-- DATA FOR THIS EXERCISE follows --

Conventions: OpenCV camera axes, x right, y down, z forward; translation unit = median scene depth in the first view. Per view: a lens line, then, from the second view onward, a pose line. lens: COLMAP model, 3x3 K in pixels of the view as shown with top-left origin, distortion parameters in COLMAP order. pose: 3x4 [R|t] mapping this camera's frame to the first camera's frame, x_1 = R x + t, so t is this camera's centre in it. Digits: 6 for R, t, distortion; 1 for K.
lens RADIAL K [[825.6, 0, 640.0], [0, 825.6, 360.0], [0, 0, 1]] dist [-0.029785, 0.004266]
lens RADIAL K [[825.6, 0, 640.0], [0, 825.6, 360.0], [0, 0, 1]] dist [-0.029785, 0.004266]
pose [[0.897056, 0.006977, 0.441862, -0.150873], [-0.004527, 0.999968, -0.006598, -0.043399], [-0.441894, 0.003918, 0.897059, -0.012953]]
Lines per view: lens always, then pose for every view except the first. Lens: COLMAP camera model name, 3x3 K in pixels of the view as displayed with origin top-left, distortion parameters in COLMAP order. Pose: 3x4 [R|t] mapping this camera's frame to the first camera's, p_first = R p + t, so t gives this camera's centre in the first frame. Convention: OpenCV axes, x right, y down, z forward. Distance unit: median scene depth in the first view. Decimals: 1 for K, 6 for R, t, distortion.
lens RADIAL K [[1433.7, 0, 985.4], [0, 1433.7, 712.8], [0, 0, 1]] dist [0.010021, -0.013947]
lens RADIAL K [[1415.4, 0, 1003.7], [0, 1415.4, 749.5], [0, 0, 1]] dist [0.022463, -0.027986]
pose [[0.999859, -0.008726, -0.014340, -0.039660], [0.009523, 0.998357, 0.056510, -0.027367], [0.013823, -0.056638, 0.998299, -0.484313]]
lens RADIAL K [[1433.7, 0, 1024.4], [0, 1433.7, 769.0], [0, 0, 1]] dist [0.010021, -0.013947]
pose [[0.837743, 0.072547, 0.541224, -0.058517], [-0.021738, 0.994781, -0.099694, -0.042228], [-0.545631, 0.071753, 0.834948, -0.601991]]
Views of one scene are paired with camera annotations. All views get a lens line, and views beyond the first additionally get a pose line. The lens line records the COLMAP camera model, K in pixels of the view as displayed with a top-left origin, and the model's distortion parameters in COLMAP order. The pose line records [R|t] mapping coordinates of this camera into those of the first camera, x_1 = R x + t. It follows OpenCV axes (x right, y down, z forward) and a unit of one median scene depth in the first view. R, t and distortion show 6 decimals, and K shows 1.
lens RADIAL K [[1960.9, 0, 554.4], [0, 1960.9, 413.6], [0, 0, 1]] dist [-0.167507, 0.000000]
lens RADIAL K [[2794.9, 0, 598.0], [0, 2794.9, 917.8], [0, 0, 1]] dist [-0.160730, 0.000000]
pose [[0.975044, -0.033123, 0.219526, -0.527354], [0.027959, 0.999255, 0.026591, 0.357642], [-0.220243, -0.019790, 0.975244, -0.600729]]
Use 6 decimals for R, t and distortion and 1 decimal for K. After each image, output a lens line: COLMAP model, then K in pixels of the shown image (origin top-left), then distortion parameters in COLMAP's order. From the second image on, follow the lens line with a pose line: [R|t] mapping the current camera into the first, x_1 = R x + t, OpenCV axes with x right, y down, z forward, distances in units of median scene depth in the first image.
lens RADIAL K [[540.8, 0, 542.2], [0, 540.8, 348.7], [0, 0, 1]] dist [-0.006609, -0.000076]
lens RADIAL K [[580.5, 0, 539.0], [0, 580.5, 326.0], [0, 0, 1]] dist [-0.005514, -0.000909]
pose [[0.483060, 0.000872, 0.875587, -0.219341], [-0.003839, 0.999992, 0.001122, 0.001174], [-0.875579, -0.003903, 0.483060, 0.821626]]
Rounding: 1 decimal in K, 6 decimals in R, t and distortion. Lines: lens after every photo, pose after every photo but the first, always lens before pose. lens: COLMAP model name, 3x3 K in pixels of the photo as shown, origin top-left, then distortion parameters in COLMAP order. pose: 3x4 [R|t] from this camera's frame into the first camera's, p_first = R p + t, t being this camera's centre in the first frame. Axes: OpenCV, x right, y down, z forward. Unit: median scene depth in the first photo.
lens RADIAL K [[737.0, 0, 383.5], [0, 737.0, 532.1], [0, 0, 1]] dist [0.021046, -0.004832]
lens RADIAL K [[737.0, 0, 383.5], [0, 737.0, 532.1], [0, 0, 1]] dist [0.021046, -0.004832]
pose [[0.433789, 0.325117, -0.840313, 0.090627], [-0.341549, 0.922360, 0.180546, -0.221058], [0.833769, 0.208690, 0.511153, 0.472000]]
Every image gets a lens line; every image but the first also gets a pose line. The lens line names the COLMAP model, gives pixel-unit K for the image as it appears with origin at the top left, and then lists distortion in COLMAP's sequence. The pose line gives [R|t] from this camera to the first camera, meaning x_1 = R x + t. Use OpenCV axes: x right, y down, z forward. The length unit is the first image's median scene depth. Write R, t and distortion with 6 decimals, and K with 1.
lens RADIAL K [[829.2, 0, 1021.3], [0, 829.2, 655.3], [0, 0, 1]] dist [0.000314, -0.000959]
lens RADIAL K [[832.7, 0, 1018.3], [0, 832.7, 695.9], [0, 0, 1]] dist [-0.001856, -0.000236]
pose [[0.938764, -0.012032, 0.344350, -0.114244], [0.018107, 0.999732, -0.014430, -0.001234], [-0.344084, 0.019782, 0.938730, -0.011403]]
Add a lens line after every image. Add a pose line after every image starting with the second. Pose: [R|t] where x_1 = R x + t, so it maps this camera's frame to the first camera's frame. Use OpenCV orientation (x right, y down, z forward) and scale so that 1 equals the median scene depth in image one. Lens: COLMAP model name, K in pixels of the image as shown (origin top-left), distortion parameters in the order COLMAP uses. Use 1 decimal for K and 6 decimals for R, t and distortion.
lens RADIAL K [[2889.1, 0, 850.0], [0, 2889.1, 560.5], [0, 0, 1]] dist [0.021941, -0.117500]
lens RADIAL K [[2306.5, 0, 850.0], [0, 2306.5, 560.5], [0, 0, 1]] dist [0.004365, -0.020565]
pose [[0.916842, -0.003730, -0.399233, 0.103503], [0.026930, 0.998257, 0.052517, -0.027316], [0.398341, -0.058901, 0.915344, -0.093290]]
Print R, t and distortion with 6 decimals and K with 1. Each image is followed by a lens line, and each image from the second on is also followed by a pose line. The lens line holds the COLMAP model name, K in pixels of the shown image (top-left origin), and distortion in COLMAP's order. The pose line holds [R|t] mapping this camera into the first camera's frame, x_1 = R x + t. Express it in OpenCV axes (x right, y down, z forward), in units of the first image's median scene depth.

-- DATA FOR THIS EXERCISE concluded --

§ WHAT IS REQUIRED: Repeat the listing above exactly. Add nothing.

§ TASK RESULT:
Conventions: OpenCV camera axes, x right, y down, z forward; translation unit = median scene depth in the first view. Per view: a lens line, then, from the second view onward, a pose line. lens: COLMAP model, 3x3 K in pixels of the view as shown with top-left origin, distortion parameters in COLMAP order. pose: 3x4 [R|t] mapping this camera's frame to the first camera's frame, x_1 = R x + t, so t is this camera's centre in it. Digits: 6 for R, t, distortion; 1 for K.
lens RADIAL K [[825.6, 0, 640.0], [0, 825.6, 360.0], [0, 0, 1]] dist [-0.029785, 0.004266]
lens RADIAL K [[825.6, 0, 640.0], [0, 825.6, 360.0], [0, 0, 1]] dist [-0.029785, 0.004266]
pose [[0.897056, 0.006977, 0.441862, -0.150873], [-0.004527, 0.999968, -0.006598, -0.043399], [-0.441894, 0.003918, 0.897059, -0.012953]]
Lines per view: lens always, then pose for every view except the first. Lens: COLMAP camera model name, 3x3 K in pixels of the view as displayed with origin top-left, distortion parameters in COLMAP order. Pose: 3x4 [R|t] mapping this camera's frame to the first camera's, p_first = R p + t, so t gives this camera's centre in the first frame. Convention: OpenCV axes, x right, y down, z forward. Distance unit: median scene depth in the first view. Decimals: 1 for K, 6 for R, t, distortion.
lens RADIAL K [[1433.7, 0, 985.4], [0, 1433.7, 712.8], [0, 0, 1]] dist [0.010021, -0.013947]
lens RADIAL K [[1415.4, 0, 1003.7], [0, 1415.4, 749.5], [0, 0, 1]] dist [0.022463, -0.027986]
pose [[0.999859, -0.008726, -0.014340, -0.039660], [0.009523, 0.998357, 0.056510, -0.027367], [0.013823, -0.056638, 0.998299, -0.484313]]
lens RADIAL K [[1433.7, 0, 1024.4], [0, 1433.7, 769.0], [0, 0, 1]] dist [0.010021, -0.013947]
pose [[0.837743, 0.072547, 0.541224, -0.058517], [-0.021738, 0.994781, -0.099694, -0.042228], [-0.545631, 0.071753, 0.834948, -0.601991]]
Views of one scene are paired with camera annotations. All views get a lens line, and views beyond the first additionally get a pose line. The lens line records the COLMAP camera model, K in pixels of the view as displayed with a top-left origin, and the model's distortion parameters in COLMAP order. The pose line records [R|t] mapping coordinates of this camera into those of the first camera, x_1 = R x + t. It follows OpenCV axes (x right, y down, z forward) and a unit of one median scene depth in the first view. R, t and distortion show 6 decimals, and K shows 1.
lens RADIAL K [[1960.9, 0, 554.4], [0, 1960.9, 413.6], [0, 0, 1]] dist [-0.167507, 0.000000]
lens RADIAL K [[2794.9, 0, 598.0], [0, 2794.9, 917.8], [0, 0, 1]] dist [-0.160730, 0.000000]
pose [[0.975044, -0.033123, 0.219526, -0.527354], [0.027959, 0.999255, 0.026591, 0.357642], [-0.220243, -0.019790, 0.975244, -0.600729]]
Use 6 decimals for R, t and distortion and 1 decimal for K. After each image, output a lens line: COLMAP model, then K in pixels of the shown image (origin top-left), then distortion parameters in COLMAP's order. From the second image on, follow the lens line with a pose line: [R|t] mapping the current camera into the first, x_1 = R x + t, OpenCV axes with x right, y down, z forward, distances in units of median scene depth in the first image.
lens RADIAL K [[540.8, 0, 542.2], [0, 540.8, 348.7], [0, 0, 1]] dist [-0.006609, -0.000076]
lens RADIAL K [[580.5, 0, 539.0], [0, 580.5, 326.0], [0, 0, 1]] dist [-0.005514, -0.000909]
pose [[0.483060, 0.000872, 0.875587, -0.219341], [-0.003839, 0.999992, 0.001122, 0.001174], [-0.875579, -0.003903, 0.483060, 0.821626]]
Rounding: 1 decimal in K, 6 decimals in R, t and distortion. Lines: lens after every photo, pose after every photo but the first, always lens before pose. lens: COLMAP model name, 3x3 K in pixels of the photo as shown, origin top-left, then distortion parameters in COLMAP order. pose: 3x4 [R|t] from this camera's frame into the first camera's, p_first = R p + t, t being this camera's centre in the first frame. Axes: OpenCV, x right, y down, z forward. Unit: median scene depth in the first photo.
lens RADIAL K [[737.0, 0, 383.5], [0, 737.0, 532.1], [0, 0, 1]] dist [0.021046, -0.004832]
lens RADIAL K [[737.0, 0, 383.5], [0, 737.0, 532.1], [0, 0, 1]] dist [0.021046, -0.004832]
pose [[0.433789, 0.325117, -0.840313, 0.090627], [-0.341549, 0.922360, 0.180546, -0.221058], [0.833769, 0.208690, 0.511153, 0.472000]]
Every image gets a lens line; every image but the first also gets a pose line. The lens line names the COLMAP model, gives pixel-unit K for the image as it appears with origin at the top left, and then lists distortion in COLMAP's sequence. The pose line gives [R|t] from this camera to the first camera, meaning x_1 = R x + t. Use OpenCV axes: x right, y down, z forward. The length unit is the first image's median scene depth. Write R, t and distortion with 6 decimals, and K with 1.
lens RADIAL K [[829.2, 0, 1021.3], [0, 829.2, 655.3], [0, 0, 1]] dist [0.000314, -0.000959]
lens RADIAL K [[832.7, 0, 1018.3], [0, 832.7, 695.9], [0, 0, 1]] dist [-0.001856, -0.000236]
pose [[0.938764, -0.012032, 0.344350, -0.114244], [0.018107, 0.999732, -0.014430, -0.001234], [-0.344084, 0.019782, 0.938730, -0.011403]]
Add a lens line after every image. Add a pose line after every image starting with the second. Pose: [R|t] where x_1 = R x + t, so it maps this camera's frame to the first camera's frame. Use OpenCV orientation (x right, y down, z forward) and scale so that 1 equals the median scene depth in image one. Lens: COLMAP model name, K in pixels of the image as shown (origin top-left), distortion parameters in the order COLMAP uses. Use 1 decimal for K and 6 decimals for R, t and distortion.
lens RADIAL K [[2889.1, 0, 850.0], [0, 2889.1, 560.5], [0, 0, 1]] dist [0.021941, -0.117500]
lens RADIAL K [[2306.5, 0, 850.0], [0, 2306.5, 560.5], [0, 0, 1]] dist [0.004365, -0.020565]
pose [[0.916842, -0.003730, -0.399233, 0.103503], [0.026930, 0.998257, 0.052517, -0.027316], [0.398341, -0.058901, 0.915344, -0.093290]]
Print R, t and distortion with 6 decimals and K with 1. Each image is followed by a lens line, and each image from the second on is also followed by a pose line. The lens line holds the COLMAP model name, K in pixels of the shown image (top-left origin), and distortion in COLMAP's order. The pose line holds [R|t] mapping this camera into the first camera's frame, x_1 = R x + t. Express it in OpenCV axes (x right, y down, z forward), in units of the first image's median scene depth.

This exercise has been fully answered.